What to work on – Exactly the line that contains "Figure 6. Elements" and the lines following it to the end of the data are to be reproduced, and nothing more.

Data provided –

——

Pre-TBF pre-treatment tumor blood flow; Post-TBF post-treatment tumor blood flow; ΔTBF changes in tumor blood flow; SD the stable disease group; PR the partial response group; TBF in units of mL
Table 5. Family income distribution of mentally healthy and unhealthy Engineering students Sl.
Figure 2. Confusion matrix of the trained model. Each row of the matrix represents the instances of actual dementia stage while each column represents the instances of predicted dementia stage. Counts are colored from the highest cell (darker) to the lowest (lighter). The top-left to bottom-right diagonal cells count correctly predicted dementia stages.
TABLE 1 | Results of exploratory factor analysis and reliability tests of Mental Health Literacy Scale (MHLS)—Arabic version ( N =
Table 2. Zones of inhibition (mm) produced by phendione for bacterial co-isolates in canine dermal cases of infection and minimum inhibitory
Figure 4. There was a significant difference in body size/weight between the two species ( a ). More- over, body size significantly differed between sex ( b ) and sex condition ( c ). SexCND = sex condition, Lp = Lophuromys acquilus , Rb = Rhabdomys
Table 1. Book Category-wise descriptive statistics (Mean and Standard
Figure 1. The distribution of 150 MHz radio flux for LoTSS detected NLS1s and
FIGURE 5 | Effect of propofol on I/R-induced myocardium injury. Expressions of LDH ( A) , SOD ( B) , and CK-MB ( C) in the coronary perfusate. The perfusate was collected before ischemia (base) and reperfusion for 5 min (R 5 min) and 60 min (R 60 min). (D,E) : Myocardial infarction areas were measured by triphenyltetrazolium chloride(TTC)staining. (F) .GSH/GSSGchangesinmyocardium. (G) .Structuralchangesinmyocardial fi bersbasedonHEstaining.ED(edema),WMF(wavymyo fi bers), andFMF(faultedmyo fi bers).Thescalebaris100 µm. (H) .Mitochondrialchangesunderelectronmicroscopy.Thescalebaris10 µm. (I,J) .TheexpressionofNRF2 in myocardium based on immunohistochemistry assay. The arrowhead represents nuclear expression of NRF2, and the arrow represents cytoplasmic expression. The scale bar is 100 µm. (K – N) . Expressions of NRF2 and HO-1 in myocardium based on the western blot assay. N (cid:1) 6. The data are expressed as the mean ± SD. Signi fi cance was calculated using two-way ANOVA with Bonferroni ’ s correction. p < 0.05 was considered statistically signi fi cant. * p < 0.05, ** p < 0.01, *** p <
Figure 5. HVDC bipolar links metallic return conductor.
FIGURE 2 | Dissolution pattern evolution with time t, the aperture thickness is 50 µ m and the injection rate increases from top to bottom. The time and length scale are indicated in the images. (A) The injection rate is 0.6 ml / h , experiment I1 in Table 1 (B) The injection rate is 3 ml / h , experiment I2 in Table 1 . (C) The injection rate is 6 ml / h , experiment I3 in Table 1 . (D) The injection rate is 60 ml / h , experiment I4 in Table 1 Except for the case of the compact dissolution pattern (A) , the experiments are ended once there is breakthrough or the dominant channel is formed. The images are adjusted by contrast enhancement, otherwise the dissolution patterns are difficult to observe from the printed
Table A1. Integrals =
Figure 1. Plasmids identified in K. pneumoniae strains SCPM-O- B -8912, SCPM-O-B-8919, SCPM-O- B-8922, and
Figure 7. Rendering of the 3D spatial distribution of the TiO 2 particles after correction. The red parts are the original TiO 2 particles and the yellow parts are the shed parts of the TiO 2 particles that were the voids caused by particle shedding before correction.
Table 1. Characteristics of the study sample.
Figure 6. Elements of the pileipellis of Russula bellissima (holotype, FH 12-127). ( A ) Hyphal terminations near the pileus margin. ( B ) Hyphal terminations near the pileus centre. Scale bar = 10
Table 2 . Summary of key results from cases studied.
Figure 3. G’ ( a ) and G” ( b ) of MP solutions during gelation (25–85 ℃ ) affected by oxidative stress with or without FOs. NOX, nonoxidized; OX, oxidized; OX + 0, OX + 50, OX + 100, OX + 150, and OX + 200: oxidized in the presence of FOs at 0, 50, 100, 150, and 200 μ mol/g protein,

——

Exercise solution –
Figure 6. Elements of the pileipellis of Russula bellissima (holotype, FH 12-127). ( A ) Hyphal terminations near the pileus margin. ( B ) Hyphal terminations near the pileus centre. Scale bar = 10
Table 2 . Summary of key results from cases studied.
Figure 3. G’ ( a ) and G” ( b ) of MP solutions during gelation (25–85 ℃ ) affected by oxidative stress with or without FOs. NOX, nonoxidized; OX, oxidized; OX + 0, OX + 50, OX + 100, OX + 150, and OX + 200: oxidized in the presence of FOs at 0, 50, 100, 150, and 200 μ mol/g protein,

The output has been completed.